I could learn to like this Lauren. Checking her out on Facebook, I could definitely learn to like her. She is Grade-A, no question.
But she’s in my way. She may have gotten to Simon before I got to Vicky, but I don’t play fair. That money’s mine, and I’m not letting her beat me to it.
Vicky’s been pacing around, cursing under her breath, sometimes not under her breath, nearly punching a hole in my living-room wall at one point. When she sees me close the notebook, she walks into the kitchen, anxiously nodding her head.
“I’m screwed, right?”
I’m surprisingly calm, staring at the loss of all my hard work, the loss of my retirement money. But panicking isn’t going to help me get that money. I have a competitor, and she appears to be formidable, but this isn’t my first time in competition.
And I’ve never lost.
“He’s not filing until the day before your anniversary,” I say. “November the second.
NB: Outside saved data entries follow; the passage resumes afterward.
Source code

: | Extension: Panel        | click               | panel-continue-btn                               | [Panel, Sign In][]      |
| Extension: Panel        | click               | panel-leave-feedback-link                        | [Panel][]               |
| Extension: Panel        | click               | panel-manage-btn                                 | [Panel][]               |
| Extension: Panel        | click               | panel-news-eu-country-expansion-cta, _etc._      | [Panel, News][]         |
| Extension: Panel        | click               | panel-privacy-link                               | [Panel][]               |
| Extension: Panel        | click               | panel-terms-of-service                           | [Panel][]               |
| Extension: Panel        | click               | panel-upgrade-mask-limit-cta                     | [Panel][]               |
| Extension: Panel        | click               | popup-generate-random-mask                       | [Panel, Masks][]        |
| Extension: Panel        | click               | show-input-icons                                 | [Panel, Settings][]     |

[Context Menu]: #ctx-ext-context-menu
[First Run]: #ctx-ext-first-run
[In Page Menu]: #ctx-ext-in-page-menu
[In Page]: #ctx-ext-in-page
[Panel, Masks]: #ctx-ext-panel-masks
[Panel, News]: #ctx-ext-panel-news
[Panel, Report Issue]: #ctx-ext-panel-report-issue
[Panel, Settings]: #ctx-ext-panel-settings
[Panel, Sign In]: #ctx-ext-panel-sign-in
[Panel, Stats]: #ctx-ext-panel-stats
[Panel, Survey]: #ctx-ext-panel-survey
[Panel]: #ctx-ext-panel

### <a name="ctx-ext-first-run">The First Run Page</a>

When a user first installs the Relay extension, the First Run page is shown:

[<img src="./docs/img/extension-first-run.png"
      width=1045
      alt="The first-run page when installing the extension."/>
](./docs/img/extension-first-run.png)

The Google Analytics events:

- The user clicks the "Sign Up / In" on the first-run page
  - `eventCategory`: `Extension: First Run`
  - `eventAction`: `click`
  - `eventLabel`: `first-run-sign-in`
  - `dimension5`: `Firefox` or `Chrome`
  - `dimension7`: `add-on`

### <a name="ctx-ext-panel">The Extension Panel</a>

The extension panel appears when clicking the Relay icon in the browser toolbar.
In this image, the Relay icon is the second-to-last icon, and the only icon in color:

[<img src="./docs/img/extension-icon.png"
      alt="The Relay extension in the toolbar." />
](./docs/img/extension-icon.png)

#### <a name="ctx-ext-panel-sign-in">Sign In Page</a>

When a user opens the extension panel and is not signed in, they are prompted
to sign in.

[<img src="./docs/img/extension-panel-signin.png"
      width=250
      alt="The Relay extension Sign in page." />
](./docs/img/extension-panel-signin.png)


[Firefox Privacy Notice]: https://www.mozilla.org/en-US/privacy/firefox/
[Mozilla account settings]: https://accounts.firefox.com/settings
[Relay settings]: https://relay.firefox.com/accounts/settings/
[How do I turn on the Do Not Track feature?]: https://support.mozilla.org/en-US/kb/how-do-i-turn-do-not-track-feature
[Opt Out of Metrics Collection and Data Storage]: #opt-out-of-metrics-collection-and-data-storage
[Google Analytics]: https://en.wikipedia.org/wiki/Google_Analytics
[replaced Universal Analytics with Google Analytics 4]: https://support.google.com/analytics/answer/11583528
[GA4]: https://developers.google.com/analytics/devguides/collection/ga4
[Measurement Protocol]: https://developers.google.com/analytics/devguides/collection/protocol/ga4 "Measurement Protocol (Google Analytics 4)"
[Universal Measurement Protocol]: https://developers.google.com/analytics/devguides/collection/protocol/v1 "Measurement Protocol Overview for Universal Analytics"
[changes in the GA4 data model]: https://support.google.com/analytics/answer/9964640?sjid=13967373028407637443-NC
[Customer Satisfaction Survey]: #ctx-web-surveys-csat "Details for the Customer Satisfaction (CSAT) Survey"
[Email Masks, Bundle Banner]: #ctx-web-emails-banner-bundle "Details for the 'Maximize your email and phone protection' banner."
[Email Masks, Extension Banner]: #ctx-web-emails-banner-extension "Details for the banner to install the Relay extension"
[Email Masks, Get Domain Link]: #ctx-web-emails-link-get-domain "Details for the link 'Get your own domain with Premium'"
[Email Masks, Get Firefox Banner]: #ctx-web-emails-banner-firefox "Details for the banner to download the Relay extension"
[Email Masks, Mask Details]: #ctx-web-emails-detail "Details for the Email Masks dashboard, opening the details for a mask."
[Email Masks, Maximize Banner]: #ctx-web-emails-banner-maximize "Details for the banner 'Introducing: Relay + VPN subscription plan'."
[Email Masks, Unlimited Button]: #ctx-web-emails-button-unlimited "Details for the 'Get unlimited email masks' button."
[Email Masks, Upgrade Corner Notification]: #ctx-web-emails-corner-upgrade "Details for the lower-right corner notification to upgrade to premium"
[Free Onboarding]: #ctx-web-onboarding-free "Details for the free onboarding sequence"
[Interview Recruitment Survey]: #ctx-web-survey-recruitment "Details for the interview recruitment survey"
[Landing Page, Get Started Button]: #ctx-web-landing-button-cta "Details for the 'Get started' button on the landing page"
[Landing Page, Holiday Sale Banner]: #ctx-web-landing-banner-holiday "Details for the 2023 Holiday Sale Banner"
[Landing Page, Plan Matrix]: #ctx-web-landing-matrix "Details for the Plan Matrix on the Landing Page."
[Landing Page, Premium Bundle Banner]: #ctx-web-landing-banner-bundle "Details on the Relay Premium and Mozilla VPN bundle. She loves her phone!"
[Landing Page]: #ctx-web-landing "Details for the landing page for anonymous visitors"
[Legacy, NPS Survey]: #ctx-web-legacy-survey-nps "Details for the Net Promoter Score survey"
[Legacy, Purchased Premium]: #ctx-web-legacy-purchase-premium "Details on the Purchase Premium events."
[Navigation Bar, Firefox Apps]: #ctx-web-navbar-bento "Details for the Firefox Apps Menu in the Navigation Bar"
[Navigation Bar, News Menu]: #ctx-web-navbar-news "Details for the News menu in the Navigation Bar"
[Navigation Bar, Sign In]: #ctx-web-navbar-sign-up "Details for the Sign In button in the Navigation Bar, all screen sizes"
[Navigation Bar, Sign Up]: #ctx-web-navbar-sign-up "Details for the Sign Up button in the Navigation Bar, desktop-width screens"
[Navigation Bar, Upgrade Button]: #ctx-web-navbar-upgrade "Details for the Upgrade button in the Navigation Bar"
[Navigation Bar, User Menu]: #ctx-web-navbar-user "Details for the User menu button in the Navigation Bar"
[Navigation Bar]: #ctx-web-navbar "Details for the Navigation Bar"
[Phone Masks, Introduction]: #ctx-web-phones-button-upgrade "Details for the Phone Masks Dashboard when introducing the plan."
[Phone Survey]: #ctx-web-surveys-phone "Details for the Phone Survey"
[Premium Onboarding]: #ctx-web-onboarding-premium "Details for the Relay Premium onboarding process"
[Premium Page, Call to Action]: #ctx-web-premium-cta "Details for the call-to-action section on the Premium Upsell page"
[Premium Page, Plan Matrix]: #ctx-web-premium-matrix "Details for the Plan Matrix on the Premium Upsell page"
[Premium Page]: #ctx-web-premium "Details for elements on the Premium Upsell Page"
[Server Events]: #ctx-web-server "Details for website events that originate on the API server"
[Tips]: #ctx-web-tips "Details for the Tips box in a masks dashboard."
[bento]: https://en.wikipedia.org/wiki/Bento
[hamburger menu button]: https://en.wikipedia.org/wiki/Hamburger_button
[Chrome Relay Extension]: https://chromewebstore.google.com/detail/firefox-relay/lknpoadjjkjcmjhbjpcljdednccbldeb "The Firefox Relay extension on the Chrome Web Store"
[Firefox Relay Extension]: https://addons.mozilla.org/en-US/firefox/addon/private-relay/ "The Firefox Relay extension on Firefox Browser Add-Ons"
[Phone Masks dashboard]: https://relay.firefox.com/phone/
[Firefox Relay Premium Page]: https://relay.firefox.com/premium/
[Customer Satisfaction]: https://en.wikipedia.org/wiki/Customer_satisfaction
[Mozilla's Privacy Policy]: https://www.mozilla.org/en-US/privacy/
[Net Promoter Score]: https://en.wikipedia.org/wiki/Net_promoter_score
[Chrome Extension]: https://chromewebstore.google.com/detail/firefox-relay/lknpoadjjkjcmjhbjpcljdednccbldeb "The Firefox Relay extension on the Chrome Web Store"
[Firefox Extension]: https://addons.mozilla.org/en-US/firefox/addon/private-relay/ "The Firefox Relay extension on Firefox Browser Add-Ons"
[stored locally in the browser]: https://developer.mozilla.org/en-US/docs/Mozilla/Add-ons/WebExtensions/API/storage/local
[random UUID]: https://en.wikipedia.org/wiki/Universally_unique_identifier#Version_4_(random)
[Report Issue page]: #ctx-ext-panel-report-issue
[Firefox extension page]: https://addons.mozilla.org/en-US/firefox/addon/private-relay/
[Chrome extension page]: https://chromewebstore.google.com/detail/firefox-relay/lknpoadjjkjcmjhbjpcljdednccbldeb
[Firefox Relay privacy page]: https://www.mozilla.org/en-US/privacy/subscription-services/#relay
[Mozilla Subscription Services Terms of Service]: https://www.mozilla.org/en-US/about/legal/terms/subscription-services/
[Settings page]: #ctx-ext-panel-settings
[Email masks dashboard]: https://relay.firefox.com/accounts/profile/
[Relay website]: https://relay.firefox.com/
That’s, what, a week from tomorrow?”
Vicky nods, chewing on a nail.
“So the question is: What we do now?.”
“I’ll tell you what I’d like to do,” she says. “I’d like to break his neck.”
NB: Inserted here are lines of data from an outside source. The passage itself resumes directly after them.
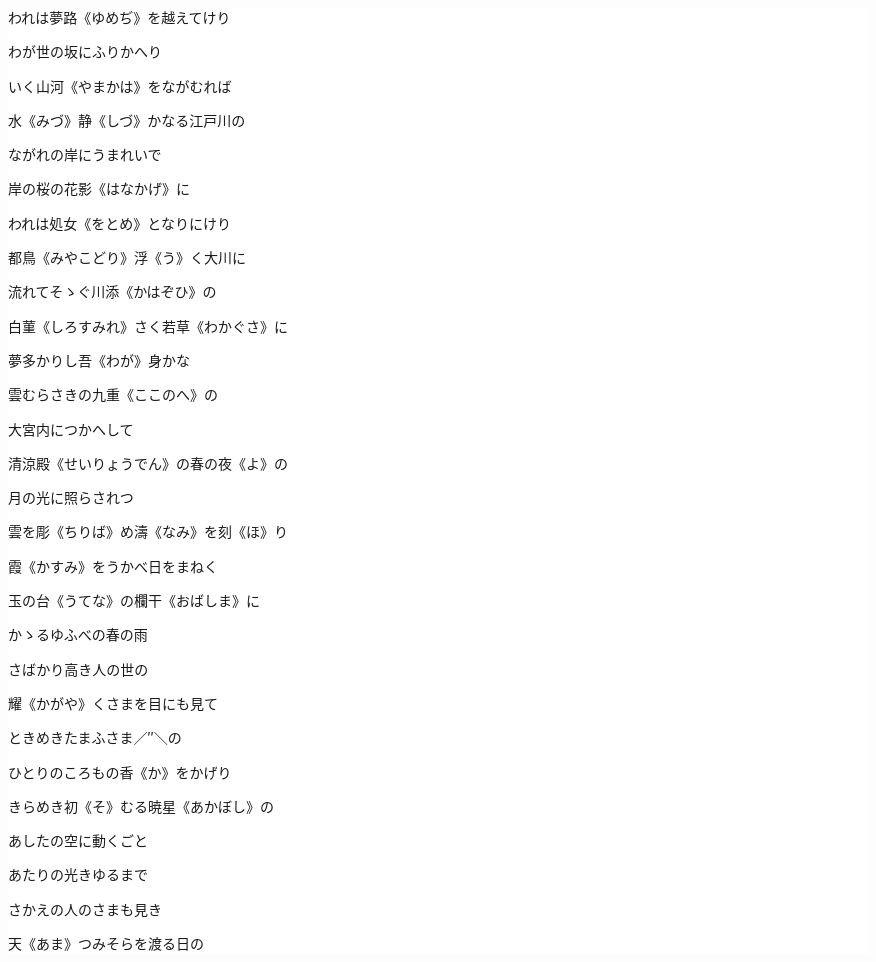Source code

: われは夢路《ゆめぢ》を越えてけり

わが世の坂にふりかへり

いく山河《やまかは》をながむれば



水《みづ》静《しづ》かなる江戸川の

ながれの岸にうまれいで

岸の桜の花影《はなかげ》に

われは処女《をとめ》となりにけり



都鳥《みやこどり》浮《う》く大川に

流れてそゝぐ川添《かはぞひ》の

白菫《しろすみれ》さく若草《わかぐさ》に

夢多かりし吾《わが》身かな



雲むらさきの九重《ここのへ》の

大宮内につかへして

清涼殿《せいりょうでん》の春の夜《よ》の

月の光に照らされつ



雲を彫《ちりば》め濤《なみ》を刻《ほ》り

霞《かすみ》をうかべ日をまねく

玉の台《うてな》の欄干《おばしま》に

かゝるゆふべの春の雨



さばかり高き人の世の

耀《かがや》くさまを目にも見て

ときめきたまふさま／″＼の

ひとりのころもの香《か》をかげり



きらめき初《そ》むる暁星《あかぼし》の

あしたの空に動くごと

あたりの光きゆるまで

さかえの人のさまも見き



天《あま》つみそらを渡る日の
“And what if that happened?” I ask.
Vicky blinks, her expression changing.
“You said you care about him,” I say. “How much do you care about him?”
Vicky walks over to the window, looks out over the alley. My guess is she’s spent the last forty-five minutes asking herself that very question.
“If he dies before our tenth anniversary,” she says, “the money stays in the trust. I don’t get a cent. It won’t be marital property.”
Interesting answer. Interesting because she didn’t say, I could never do something like that, I could never hurt Simon. She’s just saying that it wouldn’t work. That means she’s keeping an open mind.
“Lauren’s married,” I say. “Someone named Conrad?”
She flips a hand. “Apparently.”
“How about we tell him about the affair?”
“He probably already knows,” says Vicky, turning to me. “And if he doesn’t, so what? Sounds like their marriage is in the dumper, too.”
I sit down at the table. I’m not coming up with many answers here.
“He’s been different,” she says.
“Simon has?”
She nods. “He’s been more distant the last few days. I didn’t—didn’t think much of it. He gets that way a lot, lost in his thoughts. I didn’t think anything of it.”
I blow out a breath. “What if—What if Simon were injured but not killed?”
“C’mon.”
“What do you mean, ‘c’mon’? I’m serious.”
Vicky takes a moment with that. “Like, injure him enough that he’s out of commission but not kill him, just to buy us a week until November third comes and goes?”
“Exactly,” I say.
“Exactly? And how exactly does that happen? Hit him with a car hard enough to hospitalize him but not enough to kill him? Shoot him but miss all vital organs? Hit him over the head hard enough to put him into a coma but not enough to end all brain activity?”